Inexplicably, that yarn is not included here. Instead we have Marvel Knights Daredevil volume 2, #80 (February 2006): fifth chapter 5 of ‘The Murdock Papers’ wherein Brian Michael Bendis, Alex Maleev and colourist Dave Stewart detail how Matt Murdock is almost fatally shot after his secret identity is made public.

On the run, his occasional ally and paramour Elektra drags his failing form to the clinic where it transpires Murdock is a frequent flyer. As the mysterious medic seeks to stabilise him, heroes like Jessica Jones, Luke Cage, Iron Fist and Black Widow rush to his side.
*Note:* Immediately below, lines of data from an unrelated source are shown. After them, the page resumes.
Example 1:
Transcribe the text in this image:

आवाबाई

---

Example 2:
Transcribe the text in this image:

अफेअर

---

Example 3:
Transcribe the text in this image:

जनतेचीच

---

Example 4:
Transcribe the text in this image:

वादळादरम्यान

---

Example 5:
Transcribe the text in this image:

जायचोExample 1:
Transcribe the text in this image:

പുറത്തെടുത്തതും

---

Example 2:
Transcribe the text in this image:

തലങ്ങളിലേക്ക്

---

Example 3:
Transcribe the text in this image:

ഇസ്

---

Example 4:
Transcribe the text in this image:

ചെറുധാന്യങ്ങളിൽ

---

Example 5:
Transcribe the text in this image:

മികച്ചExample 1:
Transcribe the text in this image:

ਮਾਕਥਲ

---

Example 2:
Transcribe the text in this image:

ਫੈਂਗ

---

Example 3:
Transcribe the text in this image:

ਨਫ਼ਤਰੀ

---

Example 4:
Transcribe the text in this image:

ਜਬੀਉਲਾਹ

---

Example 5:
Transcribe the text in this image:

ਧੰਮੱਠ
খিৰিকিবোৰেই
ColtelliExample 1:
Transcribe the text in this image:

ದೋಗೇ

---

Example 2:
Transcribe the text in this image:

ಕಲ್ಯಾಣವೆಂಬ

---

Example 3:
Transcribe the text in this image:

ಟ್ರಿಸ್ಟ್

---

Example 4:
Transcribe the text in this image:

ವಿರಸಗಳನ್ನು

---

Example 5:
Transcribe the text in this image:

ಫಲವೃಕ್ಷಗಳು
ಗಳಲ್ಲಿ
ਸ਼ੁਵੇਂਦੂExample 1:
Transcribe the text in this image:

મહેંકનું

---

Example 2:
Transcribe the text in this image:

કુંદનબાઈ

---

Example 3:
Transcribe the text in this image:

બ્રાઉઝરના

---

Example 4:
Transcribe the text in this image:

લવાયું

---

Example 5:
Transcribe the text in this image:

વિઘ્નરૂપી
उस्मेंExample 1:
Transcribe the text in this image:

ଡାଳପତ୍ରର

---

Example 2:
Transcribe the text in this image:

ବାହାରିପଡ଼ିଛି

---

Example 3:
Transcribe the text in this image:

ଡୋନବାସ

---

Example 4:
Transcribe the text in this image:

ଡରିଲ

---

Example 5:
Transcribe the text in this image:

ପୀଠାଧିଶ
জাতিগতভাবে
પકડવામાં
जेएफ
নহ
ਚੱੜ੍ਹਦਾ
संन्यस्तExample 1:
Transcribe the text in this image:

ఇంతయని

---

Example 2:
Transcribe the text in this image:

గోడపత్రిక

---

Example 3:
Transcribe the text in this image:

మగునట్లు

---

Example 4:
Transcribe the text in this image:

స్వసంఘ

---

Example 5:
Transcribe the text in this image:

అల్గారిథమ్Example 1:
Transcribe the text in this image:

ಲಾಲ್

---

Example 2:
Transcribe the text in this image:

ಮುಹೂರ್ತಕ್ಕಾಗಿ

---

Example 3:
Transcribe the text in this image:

It’s a smart move since Kingpin Wilson Fisk, an army of irate Feds and ninja cult The Hand have all zeroed in on the dying man, all determined to complete their unfinished business with Daredevil

From this revival and revision, Night Nurse evolved into a crucial component of both the print and cinematic Marvel Universes, playing a role in the Civil War and Secret Invasion storylines; working with The Young Avengers, Captain America, Doctor Strange, Iron Man and all the above-mentioned street level champions…

A tribute to Marvel’s ceaseless commitment to reinvention, reappraisal and rebirth, Night Nurse is an intriguing example of how the role of women has evolved in comic books and will delight both incurably addicted fans and those casual dabblers looking for different flavours of Marvel medicine.